Beberapa pelajaran moral yang dapat kita ambil dari lakon LTdISRR diantaranya adalah bahwa biasanya seorang nenek akan selalu memanjakan cucunya. Kekuasaan yang dijalankan dengan tangan besi lambat laun akan menimbulkan perlawanan. Kekuasaan tanpa naluri cinta atau kemanusiaan akan kering kerontang. Pada akhirnya cita-cita yang diperjuangkan dengan kerja keras dan doa akan berhasil.
Totalitas para pemain lakon LTdISRR sangat kental terasa. Tidak hanya pemeran utama, pemeran pendukungnya pun dapat mengimbangi akting Cangik yang memukau.
Isu LGBT yang sedang hangat dibicarakan publik pun disentil halus dalam lakon ini. Ada di salah satu adegan yang dilakonkan Wati, Isyeu, Juah, dan Marni. Adegan Isyeu yang hampir berciuman bibir dengan Juah.
Setting panggung yang menarik. Penuh simbol kehidupan. Sangat tepat pemilihan profertinya. Desa Tanah Rekah digambarkan dengan pepohonan yang meranggas. Sedang Desa Selangit digambarkan dengan pepohonan rimbun nan hijau.
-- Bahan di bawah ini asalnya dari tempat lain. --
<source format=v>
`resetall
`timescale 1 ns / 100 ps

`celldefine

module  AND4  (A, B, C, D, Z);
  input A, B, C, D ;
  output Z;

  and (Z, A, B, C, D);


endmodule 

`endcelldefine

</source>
Dari adegan demi adegan yang dimainkan selama 2 jam, ada dua adegan yang mengganggu, ketika terjadi dialog yang sangat serius antara Abah Acim dan Cangik untuk masa depan Desa Tanah Rekah, dialog yang membakar semangat Cangik. Penonton sudah terbangun emosi klimaksnya. Tiba-tiba muncul Wati hanya memakai handuk hijau dan kelihatan tali BH merah dan beradegan mandi dengan bersungut-sungut. Pun ketika terjadi pertempuran warga Desa Selangit dengan Desa Tanah Rekah, ada ucapan dari salah satu pemain “IIh..rame jiga main PS”.
Terlalu banyak adegan sisipan Wati Cs sedikit menggangu meski mengundang tawa. Jadi esensi perjuangan dan perlawanan warga Desa Tanah Rekahnya sedikit pudar. Hal ini mungkin bertujuan agar penonton tidak bosan selama pementasan.
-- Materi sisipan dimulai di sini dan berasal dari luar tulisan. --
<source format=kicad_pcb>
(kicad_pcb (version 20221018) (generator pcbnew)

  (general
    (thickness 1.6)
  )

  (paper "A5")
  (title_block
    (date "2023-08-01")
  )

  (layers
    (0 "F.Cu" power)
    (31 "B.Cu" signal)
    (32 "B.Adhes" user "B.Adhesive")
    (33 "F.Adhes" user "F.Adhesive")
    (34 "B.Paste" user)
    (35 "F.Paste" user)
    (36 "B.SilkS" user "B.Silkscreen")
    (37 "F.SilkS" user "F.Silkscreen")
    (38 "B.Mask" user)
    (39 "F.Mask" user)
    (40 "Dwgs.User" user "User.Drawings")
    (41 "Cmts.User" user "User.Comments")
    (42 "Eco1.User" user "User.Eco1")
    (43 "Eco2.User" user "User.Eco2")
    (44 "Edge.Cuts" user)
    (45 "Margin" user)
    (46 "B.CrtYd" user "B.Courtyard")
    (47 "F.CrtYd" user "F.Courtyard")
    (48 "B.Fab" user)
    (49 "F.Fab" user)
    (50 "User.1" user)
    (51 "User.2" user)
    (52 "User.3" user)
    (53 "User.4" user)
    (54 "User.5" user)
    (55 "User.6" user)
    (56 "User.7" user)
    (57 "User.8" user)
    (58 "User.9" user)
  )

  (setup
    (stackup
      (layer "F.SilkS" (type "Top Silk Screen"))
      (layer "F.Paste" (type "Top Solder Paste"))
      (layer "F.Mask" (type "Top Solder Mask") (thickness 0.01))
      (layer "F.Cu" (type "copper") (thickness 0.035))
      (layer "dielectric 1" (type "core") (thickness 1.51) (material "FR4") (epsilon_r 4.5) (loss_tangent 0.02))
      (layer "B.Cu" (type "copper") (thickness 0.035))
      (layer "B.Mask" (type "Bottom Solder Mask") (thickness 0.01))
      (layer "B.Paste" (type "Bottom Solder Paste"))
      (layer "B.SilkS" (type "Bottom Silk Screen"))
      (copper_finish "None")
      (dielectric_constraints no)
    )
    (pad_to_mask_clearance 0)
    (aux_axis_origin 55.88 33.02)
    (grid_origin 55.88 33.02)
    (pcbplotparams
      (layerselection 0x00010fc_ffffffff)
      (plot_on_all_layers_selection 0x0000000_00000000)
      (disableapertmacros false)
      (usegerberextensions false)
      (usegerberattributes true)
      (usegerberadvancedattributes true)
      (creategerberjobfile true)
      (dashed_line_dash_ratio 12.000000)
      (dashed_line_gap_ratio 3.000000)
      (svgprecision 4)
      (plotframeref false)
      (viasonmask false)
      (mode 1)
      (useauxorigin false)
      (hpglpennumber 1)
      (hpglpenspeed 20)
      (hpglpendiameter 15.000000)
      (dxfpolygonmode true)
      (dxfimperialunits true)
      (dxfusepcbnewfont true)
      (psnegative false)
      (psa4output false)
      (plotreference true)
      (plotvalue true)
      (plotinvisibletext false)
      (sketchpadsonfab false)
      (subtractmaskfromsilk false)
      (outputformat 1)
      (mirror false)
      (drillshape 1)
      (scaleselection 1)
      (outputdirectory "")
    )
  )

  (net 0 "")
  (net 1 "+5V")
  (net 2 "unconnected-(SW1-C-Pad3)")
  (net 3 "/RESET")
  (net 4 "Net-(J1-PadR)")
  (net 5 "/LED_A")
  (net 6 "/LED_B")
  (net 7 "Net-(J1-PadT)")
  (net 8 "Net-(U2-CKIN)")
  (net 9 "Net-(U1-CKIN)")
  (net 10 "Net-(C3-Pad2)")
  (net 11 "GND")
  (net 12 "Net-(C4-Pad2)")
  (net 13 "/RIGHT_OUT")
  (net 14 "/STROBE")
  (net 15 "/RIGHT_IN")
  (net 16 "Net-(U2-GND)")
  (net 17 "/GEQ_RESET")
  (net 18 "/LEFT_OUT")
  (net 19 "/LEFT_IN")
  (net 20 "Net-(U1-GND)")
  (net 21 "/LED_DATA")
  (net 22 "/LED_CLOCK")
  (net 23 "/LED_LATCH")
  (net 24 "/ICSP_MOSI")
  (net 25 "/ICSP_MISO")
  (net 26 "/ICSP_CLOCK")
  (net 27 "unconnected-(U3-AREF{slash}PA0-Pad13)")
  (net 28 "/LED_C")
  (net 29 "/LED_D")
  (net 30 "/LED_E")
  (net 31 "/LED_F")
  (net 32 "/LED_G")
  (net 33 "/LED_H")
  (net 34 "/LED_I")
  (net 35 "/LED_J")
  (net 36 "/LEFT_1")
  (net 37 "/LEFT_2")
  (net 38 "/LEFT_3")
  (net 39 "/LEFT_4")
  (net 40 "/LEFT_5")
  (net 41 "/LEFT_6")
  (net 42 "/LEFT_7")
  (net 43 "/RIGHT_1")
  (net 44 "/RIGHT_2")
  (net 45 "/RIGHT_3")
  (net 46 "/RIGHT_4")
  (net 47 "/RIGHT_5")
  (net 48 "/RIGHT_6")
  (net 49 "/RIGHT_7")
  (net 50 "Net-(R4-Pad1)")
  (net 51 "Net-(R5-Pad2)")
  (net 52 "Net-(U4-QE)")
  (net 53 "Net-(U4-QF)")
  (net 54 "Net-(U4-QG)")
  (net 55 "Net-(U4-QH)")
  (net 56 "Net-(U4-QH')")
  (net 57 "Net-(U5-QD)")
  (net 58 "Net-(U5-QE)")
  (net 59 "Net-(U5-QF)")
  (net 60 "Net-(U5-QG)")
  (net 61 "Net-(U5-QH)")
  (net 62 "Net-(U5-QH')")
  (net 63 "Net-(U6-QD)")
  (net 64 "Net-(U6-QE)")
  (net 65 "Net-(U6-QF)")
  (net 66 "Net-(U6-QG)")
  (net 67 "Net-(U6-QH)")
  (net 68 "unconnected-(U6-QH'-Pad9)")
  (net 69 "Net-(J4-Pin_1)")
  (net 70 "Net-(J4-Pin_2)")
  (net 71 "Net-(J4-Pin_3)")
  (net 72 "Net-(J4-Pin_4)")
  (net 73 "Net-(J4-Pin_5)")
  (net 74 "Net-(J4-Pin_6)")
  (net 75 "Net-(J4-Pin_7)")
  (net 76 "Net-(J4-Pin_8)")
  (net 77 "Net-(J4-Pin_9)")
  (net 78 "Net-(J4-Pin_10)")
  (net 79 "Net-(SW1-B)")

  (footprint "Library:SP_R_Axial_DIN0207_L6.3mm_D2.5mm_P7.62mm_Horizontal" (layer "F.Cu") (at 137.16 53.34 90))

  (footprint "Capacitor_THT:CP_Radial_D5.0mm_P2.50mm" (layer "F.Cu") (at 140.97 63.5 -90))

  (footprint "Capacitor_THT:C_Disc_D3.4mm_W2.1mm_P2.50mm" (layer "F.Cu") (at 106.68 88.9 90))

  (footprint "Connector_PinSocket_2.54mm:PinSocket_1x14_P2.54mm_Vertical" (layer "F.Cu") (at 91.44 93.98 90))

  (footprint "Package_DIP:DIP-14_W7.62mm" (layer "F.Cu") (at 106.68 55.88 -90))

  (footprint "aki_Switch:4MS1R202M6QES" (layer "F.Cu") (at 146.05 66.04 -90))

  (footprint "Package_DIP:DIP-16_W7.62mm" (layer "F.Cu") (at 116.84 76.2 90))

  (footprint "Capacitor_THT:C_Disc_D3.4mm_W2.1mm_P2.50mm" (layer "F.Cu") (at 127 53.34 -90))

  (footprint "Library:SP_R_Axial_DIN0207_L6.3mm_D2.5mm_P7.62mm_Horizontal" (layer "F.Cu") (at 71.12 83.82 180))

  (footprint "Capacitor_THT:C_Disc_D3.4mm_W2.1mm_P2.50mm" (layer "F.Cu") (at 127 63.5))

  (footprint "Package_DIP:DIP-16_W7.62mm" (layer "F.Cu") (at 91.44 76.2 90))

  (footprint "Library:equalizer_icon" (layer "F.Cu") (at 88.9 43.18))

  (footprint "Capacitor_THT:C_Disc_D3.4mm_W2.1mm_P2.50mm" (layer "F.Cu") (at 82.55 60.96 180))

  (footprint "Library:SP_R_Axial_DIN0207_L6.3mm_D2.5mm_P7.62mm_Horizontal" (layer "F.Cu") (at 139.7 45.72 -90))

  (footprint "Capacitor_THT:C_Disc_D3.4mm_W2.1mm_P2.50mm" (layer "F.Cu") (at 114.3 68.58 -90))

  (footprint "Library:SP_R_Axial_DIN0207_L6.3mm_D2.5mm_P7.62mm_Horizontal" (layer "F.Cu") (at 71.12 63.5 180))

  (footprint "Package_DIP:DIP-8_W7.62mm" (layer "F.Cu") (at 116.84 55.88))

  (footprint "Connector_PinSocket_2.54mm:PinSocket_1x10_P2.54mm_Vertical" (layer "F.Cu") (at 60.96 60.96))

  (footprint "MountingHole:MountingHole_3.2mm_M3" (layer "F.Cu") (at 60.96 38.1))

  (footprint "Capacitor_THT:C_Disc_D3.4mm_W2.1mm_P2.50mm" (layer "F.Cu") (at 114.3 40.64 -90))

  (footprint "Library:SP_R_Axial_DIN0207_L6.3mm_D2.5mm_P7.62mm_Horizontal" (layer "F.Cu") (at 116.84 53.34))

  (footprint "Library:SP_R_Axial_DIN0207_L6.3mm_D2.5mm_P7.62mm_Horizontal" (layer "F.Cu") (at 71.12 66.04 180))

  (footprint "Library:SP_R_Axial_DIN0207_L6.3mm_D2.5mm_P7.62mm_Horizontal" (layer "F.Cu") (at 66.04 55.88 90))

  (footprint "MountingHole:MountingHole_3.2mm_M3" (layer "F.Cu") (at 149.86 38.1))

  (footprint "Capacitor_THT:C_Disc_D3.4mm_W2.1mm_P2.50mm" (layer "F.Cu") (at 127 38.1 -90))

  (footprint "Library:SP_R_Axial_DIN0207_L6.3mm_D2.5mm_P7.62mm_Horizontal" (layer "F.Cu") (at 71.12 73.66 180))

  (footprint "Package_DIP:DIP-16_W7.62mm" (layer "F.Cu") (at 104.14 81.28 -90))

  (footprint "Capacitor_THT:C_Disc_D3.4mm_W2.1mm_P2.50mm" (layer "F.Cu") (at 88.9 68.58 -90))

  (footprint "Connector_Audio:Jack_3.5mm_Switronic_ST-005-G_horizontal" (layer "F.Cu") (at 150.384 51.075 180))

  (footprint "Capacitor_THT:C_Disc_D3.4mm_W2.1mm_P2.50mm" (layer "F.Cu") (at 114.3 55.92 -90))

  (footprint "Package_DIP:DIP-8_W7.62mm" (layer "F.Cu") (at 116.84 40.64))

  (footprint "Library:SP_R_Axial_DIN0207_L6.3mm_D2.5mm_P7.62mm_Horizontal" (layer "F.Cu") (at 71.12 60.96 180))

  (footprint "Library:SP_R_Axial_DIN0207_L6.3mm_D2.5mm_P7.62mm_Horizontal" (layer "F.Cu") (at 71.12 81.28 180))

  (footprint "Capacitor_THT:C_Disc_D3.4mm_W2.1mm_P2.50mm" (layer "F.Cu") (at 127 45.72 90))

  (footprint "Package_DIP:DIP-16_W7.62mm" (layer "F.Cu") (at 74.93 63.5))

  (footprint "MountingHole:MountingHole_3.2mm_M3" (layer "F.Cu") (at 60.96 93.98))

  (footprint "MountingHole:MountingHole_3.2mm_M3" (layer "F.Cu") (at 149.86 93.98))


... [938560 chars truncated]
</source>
Vocal tokoh Isyeu ketika menimpali monolog Abah Acim tidak jelas. Hal ini karena blokingnya terlalu pojok.
Alunan musik yang terdengar mendayu dayu dan lembut terkadang tidak pas dengan dialog yang sedang memuncak. Sangat terasa ketika adegan Cangik yang manyadari arti namanya seharusnya musiknya agak keras.
Terlepas dari kekurangan. Pentas LTdISRR, Selasa, 6 Maret 2016 mendapat apresiasi yang sangat baik dari penonton. Drama ini layak ditonton oleh orang yang mencintai proses kreatif, tertarik dunia seni khusunya dunia peran, berkecimpung dunia pendidikan, siswa SMA untuk merangsang daya analisis dan mengaitkannya dengan kehidupan nyata agar memahami pesan moral yang ada dalam karya.
Keluar dari ruang pementasan banyak hal harus direnungkan terutama tentang kekuasaan dan naluri. Semoga kita tak memilih yang salah dan bisa bersikap bijak menyikapi segala persoalan.